Hauptsache Essen

Während alle Welt darüber rätselt, ob im Landsberger Osten demnächst ein Großkino entsteht, ist auf dem freien Gelände gegenüber dem InCenter fast unbeachtet der Spatenstich für eine weitere Großbaustelle gefallen. Auf 450 Quadratmetern will die Metzgerei Moser einen neuen Produktions- und Verkaufsstandort errichten. Bereits im Dezember soll der Betrieb seine Arbeit aufnehmen.

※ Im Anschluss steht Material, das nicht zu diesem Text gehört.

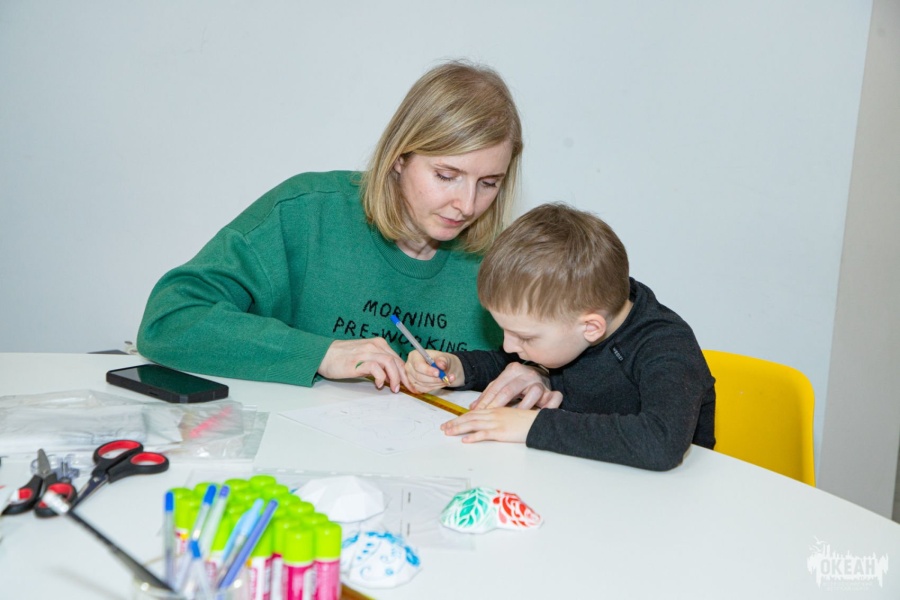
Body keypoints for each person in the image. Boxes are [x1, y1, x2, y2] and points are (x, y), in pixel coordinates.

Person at [137, 60, 523, 391]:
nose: (467, 205)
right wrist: (321, 353)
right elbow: (169, 320)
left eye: (489, 183)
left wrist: (536, 376)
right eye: (446, 175)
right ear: (399, 157)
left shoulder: (507, 258)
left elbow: (550, 364)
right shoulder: (306, 213)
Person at [403, 203, 716, 471]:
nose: (510, 345)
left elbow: (660, 441)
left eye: (524, 337)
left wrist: (531, 426)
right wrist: (457, 367)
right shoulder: (569, 322)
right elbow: (510, 362)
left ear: (591, 328)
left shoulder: (666, 347)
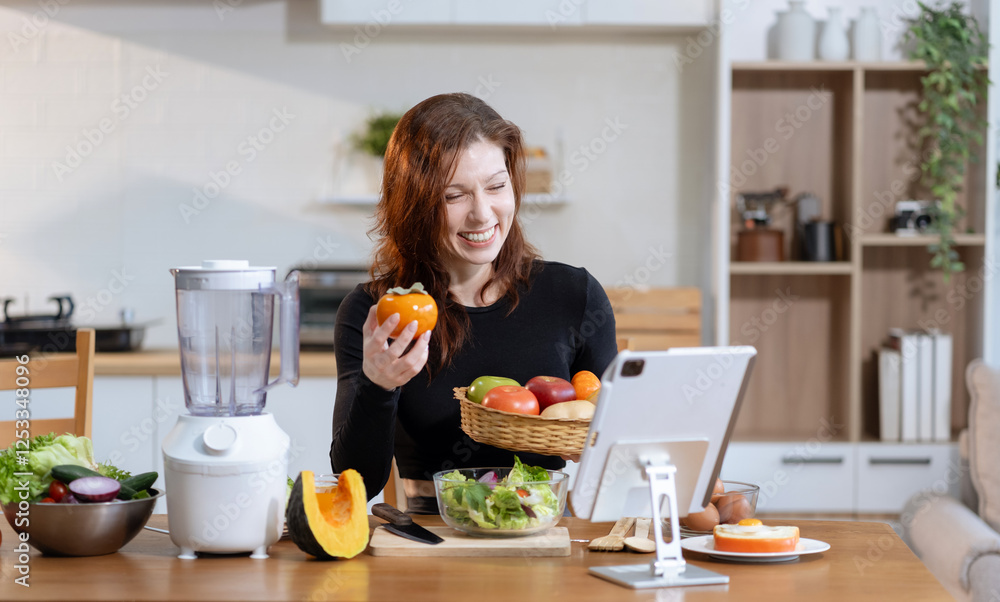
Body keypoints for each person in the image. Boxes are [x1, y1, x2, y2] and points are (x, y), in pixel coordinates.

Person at [330, 92, 618, 513]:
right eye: (453, 196)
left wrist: (599, 444)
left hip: (541, 531)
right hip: (432, 537)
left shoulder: (573, 295)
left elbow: (616, 448)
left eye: (496, 186)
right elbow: (356, 482)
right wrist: (378, 384)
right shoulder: (379, 314)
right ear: (413, 204)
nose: (483, 214)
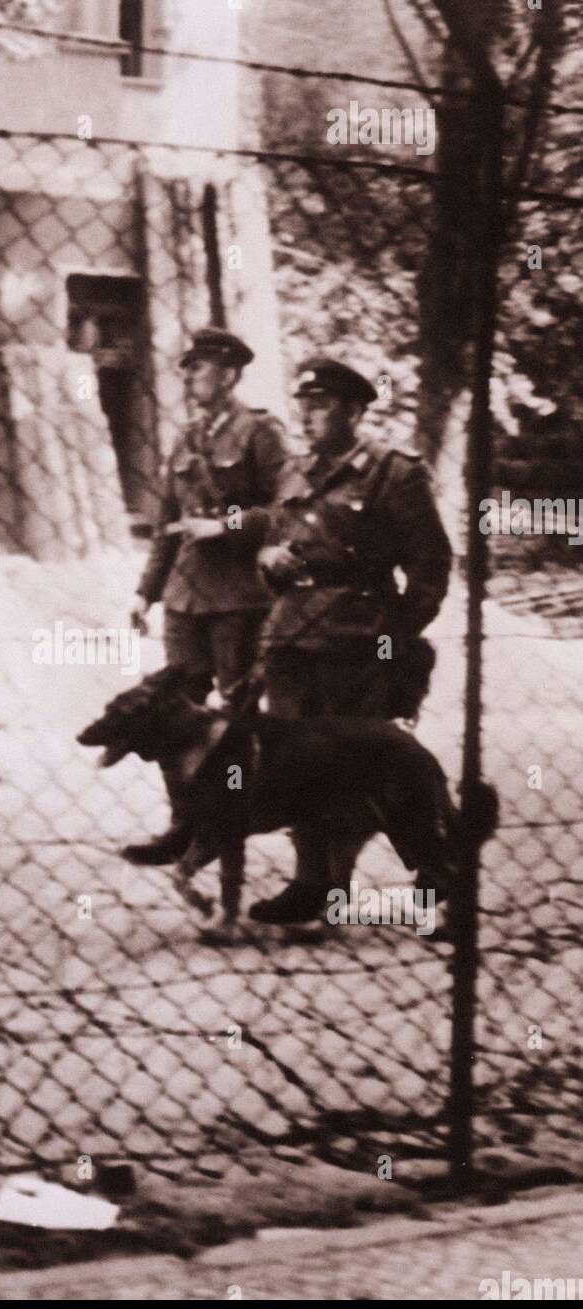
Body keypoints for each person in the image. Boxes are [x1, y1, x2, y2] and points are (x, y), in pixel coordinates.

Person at [252, 356, 453, 924]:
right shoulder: (292, 473)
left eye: (322, 405)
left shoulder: (393, 473)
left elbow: (431, 565)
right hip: (291, 643)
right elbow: (271, 551)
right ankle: (313, 883)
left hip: (358, 647)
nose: (308, 415)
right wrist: (270, 559)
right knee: (295, 769)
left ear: (355, 410)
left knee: (370, 775)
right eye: (304, 404)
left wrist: (394, 636)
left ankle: (438, 876)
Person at [126, 326, 286, 863]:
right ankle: (185, 823)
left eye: (199, 367)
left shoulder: (261, 432)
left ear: (230, 373)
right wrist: (145, 593)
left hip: (238, 598)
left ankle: (229, 821)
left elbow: (289, 509)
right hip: (184, 600)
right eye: (188, 367)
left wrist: (228, 525)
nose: (189, 375)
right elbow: (166, 524)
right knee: (175, 714)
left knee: (234, 719)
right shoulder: (185, 437)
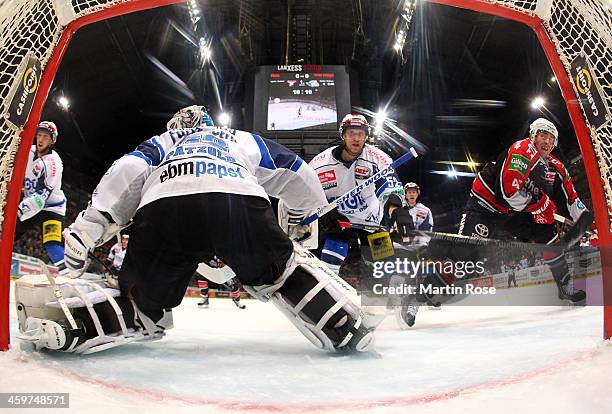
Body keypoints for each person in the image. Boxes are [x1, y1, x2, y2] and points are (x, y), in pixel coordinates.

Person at [15, 105, 376, 354]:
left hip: (165, 209)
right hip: (236, 202)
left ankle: (73, 321)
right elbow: (296, 170)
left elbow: (127, 171)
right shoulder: (238, 137)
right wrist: (299, 217)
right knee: (281, 273)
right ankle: (343, 324)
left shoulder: (165, 141)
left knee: (143, 306)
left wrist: (90, 227)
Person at [443, 117, 591, 303]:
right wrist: (540, 205)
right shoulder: (523, 149)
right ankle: (419, 294)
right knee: (462, 257)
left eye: (551, 138)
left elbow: (572, 198)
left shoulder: (556, 166)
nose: (547, 141)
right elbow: (507, 193)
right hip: (485, 206)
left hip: (513, 211)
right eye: (543, 135)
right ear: (532, 136)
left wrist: (587, 218)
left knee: (549, 236)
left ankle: (564, 286)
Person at [309, 113, 413, 275]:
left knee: (384, 269)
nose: (356, 138)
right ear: (343, 135)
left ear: (366, 136)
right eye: (351, 133)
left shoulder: (379, 158)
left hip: (372, 222)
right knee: (329, 262)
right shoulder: (320, 163)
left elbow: (389, 188)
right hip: (339, 222)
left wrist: (397, 212)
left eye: (361, 134)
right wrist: (322, 213)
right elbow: (307, 192)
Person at [13, 121, 69, 276]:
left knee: (52, 244)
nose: (41, 139)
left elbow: (41, 198)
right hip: (29, 202)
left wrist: (19, 210)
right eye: (39, 135)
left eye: (45, 136)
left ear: (52, 140)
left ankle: (68, 276)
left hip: (51, 208)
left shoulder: (53, 164)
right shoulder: (28, 151)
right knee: (8, 233)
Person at [395, 182, 436, 329]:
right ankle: (401, 300)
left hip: (418, 249)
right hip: (400, 248)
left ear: (417, 194)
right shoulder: (396, 209)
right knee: (406, 278)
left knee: (425, 279)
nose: (411, 194)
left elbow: (428, 231)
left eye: (414, 191)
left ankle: (412, 310)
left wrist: (423, 244)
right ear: (405, 194)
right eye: (409, 192)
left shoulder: (425, 211)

Es ist der dritte Standort der Landsberger Metzgerei, die in der Katharinenstraße ihren Hauptsitz hat und in der Fußgängerzone eine weitere Filiale betreibt. Zwischen zehn und 15 neue Mitarbeiter werden künftig in Teil- oder Vollzeit am neuen Standort beschäftigt sein. Die Idee zur Erweiterung hatte Geschäftsführer Michael Moser schon länger. Vor drei Jahren reservierte sich der 32-Jährige das Grundstück, auf dem nun in nächster Nähe zum Fachmarktzentrum ein Flachbau mit Räumlichkeiten für den Verkauf von Metzgereiprodukten und warmem Essen sowie einer Großküche entsteht. Besonders letzterer kommt dabei eine wichtige Bedeutung zu, war die dortige Produktion doch ausschlaggebend für die Baugenehmigung durch den Stadtrat. Denn ein reiner Metzgereiverkauf oder Restaurantbetrieb wäre aufgrund der „Negativliste“ zum Schutz der Einzelhändler in der Innenstadt nicht möglich gewesen. Moser tritt durch den Neubau in direkte Konkurrenz zum Fachmarktzentrum, in dem mit der Metzgereiabteilung im Kaufland und der Vinzenz-Murr-Filiale bereits zwei ähnlich geartete Geschäfte um die Käufergunst buhlen. Die Errichtung des Betriebs sei jedoch im Vorfeld mit den ansässigen Unternehmen abgesprochen worden, erklärt der Geschäftsführer. Mit der Küchenproduktion will Moser vor allem den Imbisszweig weiter ausbauen, der in den letzten Jahren zu einem zweiten Standbein der Metzgerei geworden ist. Mittlerweile bekomme der Betrieb, der auch über einen Schlachthof verfügt, täglich bereits mehr Gemüse als Fleisch geliefert, verdeutlicht Moser den Stellenwert der Imbissproduktion. Rund 300 Essen sollen ab Dezember täglich in der neuen Betriebsstätte hergestellt werden. Ein Großteil davon ist für die Mittagsverpflegung des Schulzentrums an der Platanenstraße vorgesehen. Dort tritt der Betrieb ab dem kommenden Schuljahr als Pächter der Mensa auf. Auch andere Schulen hätten bereits Interesse an eine Belieferung bekundet, erklärt Moser, der eine Erweiterung der Kapazitäten bereits einkalkuliert hat. Bis zu 1000 Essen könne man in der Endausbaustufe pro Tag fertigen, so der Geschäftsführer. An der Qualität der Produkte des Landsberger Traditionsbetriebs, der 1954 erstmals seine Pforten öffnete, soll sich dadurch freilich nichts ändern, versichert Moser.